TASK DETAILS
Every line with the string "Creativity" should be copied from the data.

PROVIDED INFORMATION
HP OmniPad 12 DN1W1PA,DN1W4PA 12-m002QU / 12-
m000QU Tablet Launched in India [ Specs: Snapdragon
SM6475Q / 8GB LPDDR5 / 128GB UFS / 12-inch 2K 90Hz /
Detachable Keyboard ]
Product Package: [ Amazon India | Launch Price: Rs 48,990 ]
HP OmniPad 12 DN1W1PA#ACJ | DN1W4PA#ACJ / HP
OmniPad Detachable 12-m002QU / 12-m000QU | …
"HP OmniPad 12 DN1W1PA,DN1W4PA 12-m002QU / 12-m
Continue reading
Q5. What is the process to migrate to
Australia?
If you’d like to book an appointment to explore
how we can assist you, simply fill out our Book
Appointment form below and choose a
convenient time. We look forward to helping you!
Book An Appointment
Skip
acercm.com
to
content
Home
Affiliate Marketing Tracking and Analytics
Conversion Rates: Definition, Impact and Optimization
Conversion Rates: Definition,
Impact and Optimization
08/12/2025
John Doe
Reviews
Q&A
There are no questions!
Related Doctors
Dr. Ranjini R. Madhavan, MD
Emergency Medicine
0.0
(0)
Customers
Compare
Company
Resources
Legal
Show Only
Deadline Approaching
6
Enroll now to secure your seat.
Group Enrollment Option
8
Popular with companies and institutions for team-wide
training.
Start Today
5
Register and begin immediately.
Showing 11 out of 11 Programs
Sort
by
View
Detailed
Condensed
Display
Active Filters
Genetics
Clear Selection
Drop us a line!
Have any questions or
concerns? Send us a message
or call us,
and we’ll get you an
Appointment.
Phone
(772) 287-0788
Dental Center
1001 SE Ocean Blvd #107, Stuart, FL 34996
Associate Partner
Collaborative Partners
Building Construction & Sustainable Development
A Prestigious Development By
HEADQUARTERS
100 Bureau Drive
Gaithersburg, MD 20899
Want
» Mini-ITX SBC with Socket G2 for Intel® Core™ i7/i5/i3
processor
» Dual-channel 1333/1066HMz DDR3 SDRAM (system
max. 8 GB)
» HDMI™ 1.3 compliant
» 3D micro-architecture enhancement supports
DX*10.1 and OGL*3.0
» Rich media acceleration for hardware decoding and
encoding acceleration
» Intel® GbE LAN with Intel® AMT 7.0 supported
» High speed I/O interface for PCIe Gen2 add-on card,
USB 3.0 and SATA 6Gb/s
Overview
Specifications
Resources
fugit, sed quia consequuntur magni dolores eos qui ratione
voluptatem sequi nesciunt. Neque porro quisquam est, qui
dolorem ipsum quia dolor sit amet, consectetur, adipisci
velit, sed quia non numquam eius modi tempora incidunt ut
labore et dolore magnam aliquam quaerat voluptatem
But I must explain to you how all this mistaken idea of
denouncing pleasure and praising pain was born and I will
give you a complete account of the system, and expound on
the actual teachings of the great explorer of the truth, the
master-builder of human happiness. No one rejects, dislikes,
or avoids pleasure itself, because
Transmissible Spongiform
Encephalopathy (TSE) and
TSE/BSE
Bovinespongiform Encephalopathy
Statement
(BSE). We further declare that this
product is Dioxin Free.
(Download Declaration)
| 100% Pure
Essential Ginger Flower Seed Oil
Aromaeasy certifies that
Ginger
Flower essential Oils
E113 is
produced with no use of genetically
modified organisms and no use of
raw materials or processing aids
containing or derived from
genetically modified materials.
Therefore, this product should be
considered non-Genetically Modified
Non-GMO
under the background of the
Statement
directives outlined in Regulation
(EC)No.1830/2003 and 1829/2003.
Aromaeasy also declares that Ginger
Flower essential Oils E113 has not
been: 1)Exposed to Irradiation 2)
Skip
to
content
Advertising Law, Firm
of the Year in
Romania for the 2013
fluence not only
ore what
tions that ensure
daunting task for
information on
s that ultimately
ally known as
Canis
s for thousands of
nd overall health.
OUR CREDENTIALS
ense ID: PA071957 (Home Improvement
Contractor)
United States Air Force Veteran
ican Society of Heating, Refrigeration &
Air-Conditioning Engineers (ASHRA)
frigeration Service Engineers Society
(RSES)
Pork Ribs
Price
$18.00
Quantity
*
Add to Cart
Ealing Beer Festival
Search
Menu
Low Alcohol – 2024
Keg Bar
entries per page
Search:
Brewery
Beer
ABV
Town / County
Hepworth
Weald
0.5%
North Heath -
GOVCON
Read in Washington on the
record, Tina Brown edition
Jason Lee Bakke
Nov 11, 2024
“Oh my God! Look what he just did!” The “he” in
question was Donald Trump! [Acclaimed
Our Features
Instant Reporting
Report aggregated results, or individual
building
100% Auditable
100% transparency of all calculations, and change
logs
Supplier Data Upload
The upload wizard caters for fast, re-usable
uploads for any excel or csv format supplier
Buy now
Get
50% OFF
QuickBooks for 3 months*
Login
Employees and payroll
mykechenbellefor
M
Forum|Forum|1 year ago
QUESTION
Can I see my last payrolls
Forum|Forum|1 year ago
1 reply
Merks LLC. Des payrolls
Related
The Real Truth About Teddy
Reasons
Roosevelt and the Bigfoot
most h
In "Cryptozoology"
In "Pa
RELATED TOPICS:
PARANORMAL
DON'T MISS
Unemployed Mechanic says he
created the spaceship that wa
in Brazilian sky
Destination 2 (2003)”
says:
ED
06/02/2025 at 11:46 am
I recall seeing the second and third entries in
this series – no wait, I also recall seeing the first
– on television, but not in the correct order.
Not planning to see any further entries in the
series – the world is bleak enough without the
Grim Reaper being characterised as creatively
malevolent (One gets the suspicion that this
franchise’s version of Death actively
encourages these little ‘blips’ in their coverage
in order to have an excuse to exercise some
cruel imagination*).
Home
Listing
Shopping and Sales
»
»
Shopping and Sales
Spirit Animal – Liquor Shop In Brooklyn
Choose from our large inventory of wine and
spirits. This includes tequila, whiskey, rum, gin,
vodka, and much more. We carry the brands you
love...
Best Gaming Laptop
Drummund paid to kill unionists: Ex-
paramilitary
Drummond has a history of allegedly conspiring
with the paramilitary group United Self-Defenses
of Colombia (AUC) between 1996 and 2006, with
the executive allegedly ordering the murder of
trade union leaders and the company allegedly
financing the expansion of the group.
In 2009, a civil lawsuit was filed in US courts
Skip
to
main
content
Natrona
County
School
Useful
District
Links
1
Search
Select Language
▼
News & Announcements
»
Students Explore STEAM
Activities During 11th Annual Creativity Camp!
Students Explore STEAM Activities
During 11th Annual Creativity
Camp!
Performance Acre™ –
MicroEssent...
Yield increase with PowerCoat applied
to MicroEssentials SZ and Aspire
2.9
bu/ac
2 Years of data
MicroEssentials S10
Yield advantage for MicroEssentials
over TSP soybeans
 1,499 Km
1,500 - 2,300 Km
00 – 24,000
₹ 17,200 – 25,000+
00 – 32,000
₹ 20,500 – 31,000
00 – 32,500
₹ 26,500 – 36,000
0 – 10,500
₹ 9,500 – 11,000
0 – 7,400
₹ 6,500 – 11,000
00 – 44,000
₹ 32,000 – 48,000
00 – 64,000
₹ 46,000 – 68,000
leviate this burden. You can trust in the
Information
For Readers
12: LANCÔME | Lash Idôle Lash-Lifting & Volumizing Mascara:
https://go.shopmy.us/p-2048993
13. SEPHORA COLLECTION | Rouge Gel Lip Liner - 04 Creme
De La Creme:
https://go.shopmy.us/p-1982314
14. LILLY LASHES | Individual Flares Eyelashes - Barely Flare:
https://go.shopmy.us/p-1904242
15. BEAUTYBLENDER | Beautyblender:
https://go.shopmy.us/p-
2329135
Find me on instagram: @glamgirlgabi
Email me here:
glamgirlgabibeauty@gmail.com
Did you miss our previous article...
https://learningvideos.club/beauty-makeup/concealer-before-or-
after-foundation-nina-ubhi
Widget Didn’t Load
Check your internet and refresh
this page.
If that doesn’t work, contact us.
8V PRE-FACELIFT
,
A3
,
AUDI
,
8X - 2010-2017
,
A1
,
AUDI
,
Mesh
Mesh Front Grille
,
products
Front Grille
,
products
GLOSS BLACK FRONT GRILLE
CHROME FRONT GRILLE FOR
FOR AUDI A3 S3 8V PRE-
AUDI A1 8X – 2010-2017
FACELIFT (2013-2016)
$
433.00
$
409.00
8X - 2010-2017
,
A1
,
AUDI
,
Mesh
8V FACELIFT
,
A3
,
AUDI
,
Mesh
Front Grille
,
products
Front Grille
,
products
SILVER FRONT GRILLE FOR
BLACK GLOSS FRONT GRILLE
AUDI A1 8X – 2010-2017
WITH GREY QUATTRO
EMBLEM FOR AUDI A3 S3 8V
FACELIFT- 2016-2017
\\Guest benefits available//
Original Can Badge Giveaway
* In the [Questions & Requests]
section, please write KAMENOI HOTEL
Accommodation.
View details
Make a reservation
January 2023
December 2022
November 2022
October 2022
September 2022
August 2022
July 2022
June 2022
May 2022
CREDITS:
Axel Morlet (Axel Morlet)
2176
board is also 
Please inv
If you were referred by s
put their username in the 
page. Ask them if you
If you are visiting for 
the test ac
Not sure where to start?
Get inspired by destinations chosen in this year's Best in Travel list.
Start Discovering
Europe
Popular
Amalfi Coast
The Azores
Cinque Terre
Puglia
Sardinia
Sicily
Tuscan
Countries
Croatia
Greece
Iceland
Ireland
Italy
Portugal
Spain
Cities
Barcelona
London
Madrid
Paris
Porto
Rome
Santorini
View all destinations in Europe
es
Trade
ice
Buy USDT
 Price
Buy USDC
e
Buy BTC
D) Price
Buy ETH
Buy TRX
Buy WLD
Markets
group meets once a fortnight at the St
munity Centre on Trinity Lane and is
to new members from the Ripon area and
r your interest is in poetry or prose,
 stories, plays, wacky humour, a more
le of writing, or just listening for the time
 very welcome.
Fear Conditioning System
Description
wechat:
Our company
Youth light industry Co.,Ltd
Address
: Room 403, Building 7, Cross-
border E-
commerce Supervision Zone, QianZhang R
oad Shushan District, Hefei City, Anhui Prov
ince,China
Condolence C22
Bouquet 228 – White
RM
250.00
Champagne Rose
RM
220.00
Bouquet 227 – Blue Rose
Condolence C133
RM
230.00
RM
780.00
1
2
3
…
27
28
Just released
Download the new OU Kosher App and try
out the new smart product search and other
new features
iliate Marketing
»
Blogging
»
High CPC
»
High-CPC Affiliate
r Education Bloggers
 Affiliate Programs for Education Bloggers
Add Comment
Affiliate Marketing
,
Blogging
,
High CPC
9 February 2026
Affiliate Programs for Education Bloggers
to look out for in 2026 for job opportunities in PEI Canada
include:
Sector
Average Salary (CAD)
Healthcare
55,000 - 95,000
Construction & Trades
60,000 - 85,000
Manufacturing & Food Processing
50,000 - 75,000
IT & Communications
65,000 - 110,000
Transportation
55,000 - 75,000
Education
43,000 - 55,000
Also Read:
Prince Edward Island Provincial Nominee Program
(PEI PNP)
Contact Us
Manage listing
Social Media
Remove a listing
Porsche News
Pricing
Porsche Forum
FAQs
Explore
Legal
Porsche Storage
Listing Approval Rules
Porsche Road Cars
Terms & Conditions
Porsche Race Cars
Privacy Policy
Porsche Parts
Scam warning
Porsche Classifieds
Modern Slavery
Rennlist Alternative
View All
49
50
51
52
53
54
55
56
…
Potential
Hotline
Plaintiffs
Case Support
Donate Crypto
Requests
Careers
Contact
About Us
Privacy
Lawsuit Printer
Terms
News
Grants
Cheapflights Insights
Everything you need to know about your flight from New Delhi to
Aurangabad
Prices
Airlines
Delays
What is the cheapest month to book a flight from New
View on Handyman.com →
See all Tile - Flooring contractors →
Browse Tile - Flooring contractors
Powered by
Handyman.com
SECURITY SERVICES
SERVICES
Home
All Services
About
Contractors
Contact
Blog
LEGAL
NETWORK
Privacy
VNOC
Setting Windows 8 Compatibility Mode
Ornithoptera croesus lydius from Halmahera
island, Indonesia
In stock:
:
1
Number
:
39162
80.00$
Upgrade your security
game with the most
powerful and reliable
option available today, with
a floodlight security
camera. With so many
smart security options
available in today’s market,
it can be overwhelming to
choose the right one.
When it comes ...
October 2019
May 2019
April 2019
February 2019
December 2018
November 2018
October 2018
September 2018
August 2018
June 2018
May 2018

SOLUTION FOR THIS TASK
Activities During 11th Annual Creativity Camp!
During 11th Annual Creativity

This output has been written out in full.